Well I figured that since he is on a budget and wanted "mid-range" gpu performance.. the A8 does both pretty well for ~$140. But if you plan on using it for more than that.. it might be better to go with a sandy bridge solution then. You can also bottleneck a sb/sb-e... depends on what you are doing. just sayin :)

Just curious, How will he bottleneck an i5-2300 with what he's doing with it? Nothing graphics heavy going on. Are you saying that the Sandy Bridge chip will be the bottleneck or that other components will bottleneck the CPU. There's no issue with his RAM, hard drive, or network connection being the bottleneck. I don't see how the processor itself would become the bottleneck though, especially based on how it trumps the A8 in nearly every CPU-based benchmark in existence.
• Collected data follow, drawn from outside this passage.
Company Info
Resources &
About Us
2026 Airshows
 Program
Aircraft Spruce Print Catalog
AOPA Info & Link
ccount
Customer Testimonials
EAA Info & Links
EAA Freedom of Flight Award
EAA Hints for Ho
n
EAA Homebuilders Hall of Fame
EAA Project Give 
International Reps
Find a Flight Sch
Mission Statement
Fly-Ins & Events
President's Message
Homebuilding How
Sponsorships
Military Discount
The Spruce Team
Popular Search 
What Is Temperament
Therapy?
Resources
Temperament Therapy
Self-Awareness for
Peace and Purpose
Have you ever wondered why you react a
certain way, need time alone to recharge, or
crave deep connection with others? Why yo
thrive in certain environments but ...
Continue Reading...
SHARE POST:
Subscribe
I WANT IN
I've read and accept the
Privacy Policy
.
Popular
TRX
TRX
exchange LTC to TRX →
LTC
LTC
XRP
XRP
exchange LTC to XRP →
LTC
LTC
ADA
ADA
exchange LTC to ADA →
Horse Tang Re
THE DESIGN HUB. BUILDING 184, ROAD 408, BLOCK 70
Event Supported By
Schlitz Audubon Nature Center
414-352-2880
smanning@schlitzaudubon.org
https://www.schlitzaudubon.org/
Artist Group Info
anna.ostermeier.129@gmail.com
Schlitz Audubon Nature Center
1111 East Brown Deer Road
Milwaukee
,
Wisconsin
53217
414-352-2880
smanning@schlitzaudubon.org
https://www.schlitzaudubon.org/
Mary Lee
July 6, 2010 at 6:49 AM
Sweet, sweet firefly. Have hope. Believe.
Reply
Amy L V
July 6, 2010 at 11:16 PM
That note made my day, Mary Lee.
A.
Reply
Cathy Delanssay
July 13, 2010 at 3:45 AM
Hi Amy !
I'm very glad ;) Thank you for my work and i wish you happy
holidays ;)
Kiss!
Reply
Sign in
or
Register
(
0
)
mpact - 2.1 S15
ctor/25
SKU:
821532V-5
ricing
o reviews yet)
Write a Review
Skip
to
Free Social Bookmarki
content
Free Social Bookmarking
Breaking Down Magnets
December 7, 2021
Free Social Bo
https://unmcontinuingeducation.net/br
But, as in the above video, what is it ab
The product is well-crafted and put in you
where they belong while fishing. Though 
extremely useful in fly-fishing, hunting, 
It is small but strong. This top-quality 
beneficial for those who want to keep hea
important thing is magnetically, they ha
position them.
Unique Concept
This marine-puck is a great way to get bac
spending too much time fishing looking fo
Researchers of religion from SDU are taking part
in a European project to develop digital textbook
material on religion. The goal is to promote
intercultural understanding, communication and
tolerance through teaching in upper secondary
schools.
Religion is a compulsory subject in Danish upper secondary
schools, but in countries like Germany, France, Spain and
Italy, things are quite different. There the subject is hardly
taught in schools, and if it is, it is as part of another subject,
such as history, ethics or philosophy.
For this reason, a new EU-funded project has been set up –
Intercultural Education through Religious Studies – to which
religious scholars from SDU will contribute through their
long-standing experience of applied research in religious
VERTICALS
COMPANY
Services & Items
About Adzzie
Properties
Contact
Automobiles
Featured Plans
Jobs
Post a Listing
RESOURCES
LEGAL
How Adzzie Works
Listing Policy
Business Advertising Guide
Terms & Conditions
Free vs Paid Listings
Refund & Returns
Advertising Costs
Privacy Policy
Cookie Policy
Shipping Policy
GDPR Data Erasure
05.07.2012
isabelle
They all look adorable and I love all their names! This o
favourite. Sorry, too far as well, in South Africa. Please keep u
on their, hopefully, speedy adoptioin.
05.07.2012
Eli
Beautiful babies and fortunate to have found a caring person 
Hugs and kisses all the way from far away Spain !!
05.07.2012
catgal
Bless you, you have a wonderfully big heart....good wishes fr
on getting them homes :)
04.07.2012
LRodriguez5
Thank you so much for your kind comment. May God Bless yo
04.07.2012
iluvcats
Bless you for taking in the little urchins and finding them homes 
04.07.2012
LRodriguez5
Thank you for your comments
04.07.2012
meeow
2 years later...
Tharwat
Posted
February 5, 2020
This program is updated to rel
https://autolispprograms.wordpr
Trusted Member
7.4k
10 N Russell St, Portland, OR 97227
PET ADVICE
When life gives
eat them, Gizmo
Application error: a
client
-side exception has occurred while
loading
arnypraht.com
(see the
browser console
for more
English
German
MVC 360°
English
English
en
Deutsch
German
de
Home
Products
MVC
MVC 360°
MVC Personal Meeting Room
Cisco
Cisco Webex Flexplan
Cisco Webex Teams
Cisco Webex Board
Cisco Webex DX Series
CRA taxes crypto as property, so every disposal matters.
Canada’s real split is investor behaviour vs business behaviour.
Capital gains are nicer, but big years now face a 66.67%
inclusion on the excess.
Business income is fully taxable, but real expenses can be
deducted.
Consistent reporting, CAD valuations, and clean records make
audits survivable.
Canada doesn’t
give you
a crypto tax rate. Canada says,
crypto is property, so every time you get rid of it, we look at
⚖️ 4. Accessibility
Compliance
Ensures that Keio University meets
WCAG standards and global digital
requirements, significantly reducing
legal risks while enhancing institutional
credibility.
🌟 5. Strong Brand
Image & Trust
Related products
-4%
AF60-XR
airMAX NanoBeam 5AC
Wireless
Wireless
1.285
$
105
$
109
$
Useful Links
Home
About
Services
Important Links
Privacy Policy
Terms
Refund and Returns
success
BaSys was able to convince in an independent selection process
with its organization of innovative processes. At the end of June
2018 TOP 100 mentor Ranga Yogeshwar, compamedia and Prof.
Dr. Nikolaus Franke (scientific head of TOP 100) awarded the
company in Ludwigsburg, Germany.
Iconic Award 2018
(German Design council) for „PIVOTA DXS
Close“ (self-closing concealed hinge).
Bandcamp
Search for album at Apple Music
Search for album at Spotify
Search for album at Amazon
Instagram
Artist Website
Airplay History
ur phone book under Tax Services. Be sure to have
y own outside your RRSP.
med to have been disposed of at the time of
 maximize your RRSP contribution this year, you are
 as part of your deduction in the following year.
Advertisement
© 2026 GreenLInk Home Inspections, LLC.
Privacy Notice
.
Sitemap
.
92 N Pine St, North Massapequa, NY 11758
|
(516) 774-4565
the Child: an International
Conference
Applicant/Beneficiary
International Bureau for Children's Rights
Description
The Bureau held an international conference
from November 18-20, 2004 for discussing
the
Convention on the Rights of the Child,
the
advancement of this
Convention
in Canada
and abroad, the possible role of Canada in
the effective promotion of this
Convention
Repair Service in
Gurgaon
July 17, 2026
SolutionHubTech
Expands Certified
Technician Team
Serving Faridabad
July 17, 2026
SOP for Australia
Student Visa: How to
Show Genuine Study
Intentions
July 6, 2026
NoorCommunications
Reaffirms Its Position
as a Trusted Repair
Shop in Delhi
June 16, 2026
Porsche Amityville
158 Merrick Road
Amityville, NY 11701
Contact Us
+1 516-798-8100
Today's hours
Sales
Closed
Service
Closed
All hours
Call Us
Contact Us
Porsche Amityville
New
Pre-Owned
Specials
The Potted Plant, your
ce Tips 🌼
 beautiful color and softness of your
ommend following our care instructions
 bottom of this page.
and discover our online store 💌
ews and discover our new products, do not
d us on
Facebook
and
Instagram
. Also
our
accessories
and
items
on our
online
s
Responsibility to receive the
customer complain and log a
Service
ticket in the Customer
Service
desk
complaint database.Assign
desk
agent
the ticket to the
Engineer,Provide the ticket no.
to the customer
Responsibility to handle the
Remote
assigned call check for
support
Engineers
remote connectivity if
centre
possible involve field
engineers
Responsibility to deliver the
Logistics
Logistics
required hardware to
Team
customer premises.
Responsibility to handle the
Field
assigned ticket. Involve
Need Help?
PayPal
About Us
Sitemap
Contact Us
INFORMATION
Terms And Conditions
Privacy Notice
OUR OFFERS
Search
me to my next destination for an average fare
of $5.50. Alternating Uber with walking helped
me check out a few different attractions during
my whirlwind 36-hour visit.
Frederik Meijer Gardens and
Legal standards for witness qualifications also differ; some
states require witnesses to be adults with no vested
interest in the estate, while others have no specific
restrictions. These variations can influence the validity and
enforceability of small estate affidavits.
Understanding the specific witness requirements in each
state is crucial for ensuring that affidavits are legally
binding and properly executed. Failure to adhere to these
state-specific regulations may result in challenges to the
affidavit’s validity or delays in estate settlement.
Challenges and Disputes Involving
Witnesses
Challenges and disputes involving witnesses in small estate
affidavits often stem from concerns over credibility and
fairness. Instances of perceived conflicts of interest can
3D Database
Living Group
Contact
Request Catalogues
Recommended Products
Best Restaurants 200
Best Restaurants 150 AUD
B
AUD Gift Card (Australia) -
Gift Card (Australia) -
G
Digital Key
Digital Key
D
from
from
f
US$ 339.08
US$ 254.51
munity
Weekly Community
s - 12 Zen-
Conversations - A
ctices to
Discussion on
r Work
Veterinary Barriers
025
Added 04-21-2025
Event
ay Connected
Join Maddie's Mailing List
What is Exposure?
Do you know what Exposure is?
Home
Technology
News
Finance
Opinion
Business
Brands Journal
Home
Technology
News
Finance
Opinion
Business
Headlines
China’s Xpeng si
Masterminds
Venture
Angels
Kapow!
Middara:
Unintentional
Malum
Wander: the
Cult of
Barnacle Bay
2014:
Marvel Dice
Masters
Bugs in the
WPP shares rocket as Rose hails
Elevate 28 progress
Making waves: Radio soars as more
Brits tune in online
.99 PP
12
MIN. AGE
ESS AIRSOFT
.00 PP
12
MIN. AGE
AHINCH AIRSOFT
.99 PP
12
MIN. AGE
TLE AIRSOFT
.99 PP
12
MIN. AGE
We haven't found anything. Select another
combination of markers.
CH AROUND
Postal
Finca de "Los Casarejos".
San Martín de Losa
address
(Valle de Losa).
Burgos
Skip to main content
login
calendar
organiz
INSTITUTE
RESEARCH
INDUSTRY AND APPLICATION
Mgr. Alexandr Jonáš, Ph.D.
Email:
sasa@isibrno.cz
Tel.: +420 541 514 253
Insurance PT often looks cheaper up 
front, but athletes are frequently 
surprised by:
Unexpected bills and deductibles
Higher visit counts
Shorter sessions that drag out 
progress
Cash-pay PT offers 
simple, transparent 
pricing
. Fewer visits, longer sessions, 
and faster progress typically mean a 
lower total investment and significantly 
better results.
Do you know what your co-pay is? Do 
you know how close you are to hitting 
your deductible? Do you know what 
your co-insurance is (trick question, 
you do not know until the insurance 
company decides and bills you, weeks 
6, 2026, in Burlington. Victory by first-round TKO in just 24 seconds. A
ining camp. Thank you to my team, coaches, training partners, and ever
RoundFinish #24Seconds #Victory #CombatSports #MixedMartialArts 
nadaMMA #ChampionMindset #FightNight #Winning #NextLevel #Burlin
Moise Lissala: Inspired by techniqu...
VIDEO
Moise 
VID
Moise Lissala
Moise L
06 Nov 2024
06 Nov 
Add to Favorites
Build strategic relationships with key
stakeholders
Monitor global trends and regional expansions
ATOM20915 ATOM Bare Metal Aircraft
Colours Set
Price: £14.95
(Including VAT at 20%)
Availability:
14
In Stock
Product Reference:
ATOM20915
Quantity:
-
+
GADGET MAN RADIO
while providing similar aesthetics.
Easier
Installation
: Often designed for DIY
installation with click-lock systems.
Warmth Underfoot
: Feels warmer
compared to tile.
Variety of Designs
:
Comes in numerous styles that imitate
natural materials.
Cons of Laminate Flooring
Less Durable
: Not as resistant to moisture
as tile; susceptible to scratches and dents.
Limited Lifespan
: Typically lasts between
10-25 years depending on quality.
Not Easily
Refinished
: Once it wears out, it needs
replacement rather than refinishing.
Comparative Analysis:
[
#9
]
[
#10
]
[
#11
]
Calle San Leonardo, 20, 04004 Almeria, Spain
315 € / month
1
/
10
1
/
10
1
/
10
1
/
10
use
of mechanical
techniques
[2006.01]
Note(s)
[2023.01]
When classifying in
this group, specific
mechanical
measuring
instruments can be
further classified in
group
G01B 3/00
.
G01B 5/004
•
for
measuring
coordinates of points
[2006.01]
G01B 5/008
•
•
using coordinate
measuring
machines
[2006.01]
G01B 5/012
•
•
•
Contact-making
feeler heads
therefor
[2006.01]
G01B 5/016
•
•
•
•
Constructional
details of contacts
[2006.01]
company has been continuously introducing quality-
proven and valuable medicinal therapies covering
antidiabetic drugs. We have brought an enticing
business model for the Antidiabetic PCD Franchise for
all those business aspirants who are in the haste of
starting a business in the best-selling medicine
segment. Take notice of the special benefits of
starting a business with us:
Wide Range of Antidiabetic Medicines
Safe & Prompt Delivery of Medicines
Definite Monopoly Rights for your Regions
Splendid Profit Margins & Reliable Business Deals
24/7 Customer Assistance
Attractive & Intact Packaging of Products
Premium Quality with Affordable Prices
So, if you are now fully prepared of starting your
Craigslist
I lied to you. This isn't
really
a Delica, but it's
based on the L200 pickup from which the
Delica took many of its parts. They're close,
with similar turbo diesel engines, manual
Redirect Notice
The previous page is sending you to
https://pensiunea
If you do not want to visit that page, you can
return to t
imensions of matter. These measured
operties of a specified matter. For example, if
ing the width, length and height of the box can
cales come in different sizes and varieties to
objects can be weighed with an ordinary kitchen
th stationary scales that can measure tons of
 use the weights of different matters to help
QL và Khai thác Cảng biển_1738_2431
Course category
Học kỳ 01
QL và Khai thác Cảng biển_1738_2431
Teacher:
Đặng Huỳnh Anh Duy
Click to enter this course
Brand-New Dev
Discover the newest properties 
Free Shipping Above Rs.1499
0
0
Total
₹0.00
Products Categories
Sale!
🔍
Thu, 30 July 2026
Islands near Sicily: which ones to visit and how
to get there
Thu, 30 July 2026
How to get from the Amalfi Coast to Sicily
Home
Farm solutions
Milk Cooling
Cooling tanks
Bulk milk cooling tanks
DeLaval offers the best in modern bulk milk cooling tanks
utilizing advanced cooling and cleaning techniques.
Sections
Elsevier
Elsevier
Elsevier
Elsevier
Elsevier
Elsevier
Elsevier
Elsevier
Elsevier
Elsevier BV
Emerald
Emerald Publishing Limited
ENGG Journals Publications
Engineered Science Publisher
I guess you missed my point. I was pretty much agreeing with you. If he's going to use those applications on a regular basis.. the A8 will suffice. If he intends on doing that and more.. then a i5/i7 will be a better choice. All I was saying it's also possible to bottleneck sb/sb-e.. just depends on what applications you are running on a regular basis and how many instances of them. In that case it's time to step away from a consumer processor and switch to a true server setup. You can overload anything if you really wanted and inhibit the performance of the whole system. Granted it's much more difficult on SB/SB-E for an average user.

The A8 also features GPU acceleration.. so the overall performance of the AMD solution will be much greater whenever that field really takes off for consumer applications and not just folding/crunching.

Anyways not trying to argue.. just giving the OP another option that would be much cheaper overall and enough for his needs.